Carving out the perfect middle ground between Slowdive and Marduk

There are few commonalities between the melancholy drone of shoegazing and the furious assault of black metal, which makes finding common ground tricky work. Even hybrid groups like France’s Alcest and China’s Dopamine tend to downplay aggression for atmospherics. But with their second full-length, Sunbather, San Francisco’s Deafheaven carve out the perfect middle ground between Slowdive and Marduk. Three of the songs clock in at nine minutes or more, giving the band plenty of space to ebb and flow between brutality and bliss. The opening track “Dream House” sets the pace with nearly 30 seconds of hazy guitar distortion before bursting into grinding guitars, effect-saturated hooks, thunderous blast beats and roaring demonic vocals. As schizophrenic as the blend sounds on paper, the album coheres beautifully because Deafheaven have discovered the point where delicate enervation and furious despair meet, and they’ve mapped it from every angle.

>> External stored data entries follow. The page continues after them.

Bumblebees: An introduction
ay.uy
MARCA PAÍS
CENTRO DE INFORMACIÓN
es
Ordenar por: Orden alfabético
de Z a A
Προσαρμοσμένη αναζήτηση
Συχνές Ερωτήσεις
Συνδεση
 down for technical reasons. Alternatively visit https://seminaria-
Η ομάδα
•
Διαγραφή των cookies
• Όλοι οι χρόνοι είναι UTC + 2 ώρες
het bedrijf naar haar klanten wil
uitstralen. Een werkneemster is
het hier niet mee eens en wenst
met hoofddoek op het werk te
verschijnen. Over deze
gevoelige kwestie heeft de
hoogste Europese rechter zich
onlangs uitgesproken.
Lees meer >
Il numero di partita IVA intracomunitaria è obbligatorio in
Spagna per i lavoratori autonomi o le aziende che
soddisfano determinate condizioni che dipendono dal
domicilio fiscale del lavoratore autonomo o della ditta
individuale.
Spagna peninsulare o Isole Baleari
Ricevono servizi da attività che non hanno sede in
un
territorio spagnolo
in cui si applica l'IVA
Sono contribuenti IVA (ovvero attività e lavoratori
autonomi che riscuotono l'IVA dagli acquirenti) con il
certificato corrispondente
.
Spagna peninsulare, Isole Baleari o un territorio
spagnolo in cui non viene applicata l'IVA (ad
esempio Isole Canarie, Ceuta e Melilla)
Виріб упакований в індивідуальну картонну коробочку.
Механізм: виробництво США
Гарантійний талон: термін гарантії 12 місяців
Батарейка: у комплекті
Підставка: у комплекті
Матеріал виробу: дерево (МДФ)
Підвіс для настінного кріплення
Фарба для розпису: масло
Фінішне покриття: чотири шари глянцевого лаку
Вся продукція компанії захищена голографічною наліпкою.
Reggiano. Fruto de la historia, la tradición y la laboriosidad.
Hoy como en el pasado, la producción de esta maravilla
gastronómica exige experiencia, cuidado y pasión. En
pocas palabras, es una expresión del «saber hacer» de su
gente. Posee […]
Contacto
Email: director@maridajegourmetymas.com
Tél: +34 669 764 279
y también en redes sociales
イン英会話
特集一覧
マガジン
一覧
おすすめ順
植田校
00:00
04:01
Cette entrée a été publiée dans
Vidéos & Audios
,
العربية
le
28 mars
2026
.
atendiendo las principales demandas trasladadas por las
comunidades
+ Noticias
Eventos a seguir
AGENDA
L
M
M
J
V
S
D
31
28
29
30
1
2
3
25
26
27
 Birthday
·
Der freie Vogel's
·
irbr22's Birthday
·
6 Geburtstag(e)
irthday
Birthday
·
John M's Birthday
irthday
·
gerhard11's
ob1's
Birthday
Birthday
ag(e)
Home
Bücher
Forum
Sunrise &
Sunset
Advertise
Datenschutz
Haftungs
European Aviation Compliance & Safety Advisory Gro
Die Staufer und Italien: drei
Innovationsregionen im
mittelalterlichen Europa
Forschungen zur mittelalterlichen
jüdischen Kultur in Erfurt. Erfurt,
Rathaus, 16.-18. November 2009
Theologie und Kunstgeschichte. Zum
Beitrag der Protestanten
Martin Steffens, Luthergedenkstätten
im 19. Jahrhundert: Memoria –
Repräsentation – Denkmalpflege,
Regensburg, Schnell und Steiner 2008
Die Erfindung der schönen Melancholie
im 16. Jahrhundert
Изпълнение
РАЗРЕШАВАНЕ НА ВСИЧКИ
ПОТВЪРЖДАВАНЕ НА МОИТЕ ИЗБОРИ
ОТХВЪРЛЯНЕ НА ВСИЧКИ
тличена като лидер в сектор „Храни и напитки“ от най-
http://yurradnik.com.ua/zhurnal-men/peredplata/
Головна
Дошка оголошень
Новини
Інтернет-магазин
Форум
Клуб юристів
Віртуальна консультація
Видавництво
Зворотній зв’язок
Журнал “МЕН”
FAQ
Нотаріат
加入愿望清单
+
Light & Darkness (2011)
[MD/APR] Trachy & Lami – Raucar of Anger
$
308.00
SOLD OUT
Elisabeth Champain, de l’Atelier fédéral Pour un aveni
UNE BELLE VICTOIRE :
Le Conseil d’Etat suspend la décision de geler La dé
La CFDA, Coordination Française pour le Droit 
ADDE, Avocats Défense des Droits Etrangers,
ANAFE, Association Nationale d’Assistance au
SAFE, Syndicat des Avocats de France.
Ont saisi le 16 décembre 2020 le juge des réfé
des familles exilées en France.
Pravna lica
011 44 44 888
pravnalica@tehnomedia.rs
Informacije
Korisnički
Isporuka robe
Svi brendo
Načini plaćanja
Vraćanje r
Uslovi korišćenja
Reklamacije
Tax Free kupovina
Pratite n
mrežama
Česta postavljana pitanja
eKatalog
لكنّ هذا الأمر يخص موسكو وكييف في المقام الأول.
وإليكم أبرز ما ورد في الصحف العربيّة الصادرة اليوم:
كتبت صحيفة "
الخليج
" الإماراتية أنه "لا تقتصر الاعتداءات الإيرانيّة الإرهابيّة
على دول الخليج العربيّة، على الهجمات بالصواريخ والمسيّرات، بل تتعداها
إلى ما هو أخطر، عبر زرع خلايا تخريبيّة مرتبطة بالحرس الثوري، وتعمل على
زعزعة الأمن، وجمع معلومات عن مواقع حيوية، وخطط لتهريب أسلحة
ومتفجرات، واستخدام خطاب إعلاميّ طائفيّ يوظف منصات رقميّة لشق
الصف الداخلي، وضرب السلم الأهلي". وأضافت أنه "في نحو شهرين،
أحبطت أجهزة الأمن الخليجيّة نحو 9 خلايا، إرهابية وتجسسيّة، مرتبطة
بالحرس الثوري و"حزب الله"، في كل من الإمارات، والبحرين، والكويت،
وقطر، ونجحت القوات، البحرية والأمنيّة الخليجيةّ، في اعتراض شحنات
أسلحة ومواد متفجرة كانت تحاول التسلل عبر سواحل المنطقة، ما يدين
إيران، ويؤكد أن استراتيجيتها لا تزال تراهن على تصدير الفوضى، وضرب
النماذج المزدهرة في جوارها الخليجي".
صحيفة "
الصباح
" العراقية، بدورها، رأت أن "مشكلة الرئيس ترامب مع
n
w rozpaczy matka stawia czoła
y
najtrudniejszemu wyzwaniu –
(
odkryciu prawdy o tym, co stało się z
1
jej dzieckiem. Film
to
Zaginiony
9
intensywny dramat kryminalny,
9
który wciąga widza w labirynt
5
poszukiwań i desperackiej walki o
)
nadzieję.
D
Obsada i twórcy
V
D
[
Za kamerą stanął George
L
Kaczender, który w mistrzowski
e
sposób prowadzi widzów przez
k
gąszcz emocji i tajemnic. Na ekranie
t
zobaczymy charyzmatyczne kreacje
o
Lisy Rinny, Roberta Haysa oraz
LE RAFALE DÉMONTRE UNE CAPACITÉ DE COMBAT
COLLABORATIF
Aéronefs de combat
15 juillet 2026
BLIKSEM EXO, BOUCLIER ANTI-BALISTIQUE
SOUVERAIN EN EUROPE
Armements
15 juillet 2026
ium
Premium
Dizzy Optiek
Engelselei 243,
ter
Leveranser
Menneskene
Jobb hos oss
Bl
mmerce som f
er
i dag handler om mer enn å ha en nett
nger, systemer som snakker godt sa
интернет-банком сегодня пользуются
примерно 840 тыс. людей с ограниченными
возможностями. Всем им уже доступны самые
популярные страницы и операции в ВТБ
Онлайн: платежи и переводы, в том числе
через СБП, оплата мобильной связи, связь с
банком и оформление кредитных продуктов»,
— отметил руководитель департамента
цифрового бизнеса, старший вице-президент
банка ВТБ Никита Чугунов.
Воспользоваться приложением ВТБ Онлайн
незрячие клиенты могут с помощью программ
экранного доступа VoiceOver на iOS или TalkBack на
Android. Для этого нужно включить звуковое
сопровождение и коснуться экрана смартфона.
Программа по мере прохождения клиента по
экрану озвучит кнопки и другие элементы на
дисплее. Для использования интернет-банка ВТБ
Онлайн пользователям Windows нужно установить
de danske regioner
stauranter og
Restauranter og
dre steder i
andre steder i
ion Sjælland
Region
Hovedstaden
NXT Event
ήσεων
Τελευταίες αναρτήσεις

Parts of Sunbather, like the undistorted instrumental “Irresistible,” are reflective and textural, while the title track is more aggro, contrasting ringing guitar melodies with a swarming distortion and shifting between slow, tumbling drums and blastbeat tempos. “Please Reminder” melds three minutes of Skullflower-style chainsaw noise collage with another three minutes of soft, lazy strumming, while “Windows” combines apocalyptic spoken word with haunting ambient feedback. But it’s the longer tunes, including “Vertigo” and “Pecan Tree” where Deafheaven discard any sense of artsy pretension for mesmeric compositions filled with yearning, violence and beautiful sadness.

Comments 1 Comment

  1. Avatar ImageDC10on July 3, 2013 at 11:32 pm said:
    Are there really so few commonalities between shoegaze and black metal? They are both loud-guitar-driven forms of music that tend to blur and render their individual parts (including often unintelligible vocals) into a concrete whole.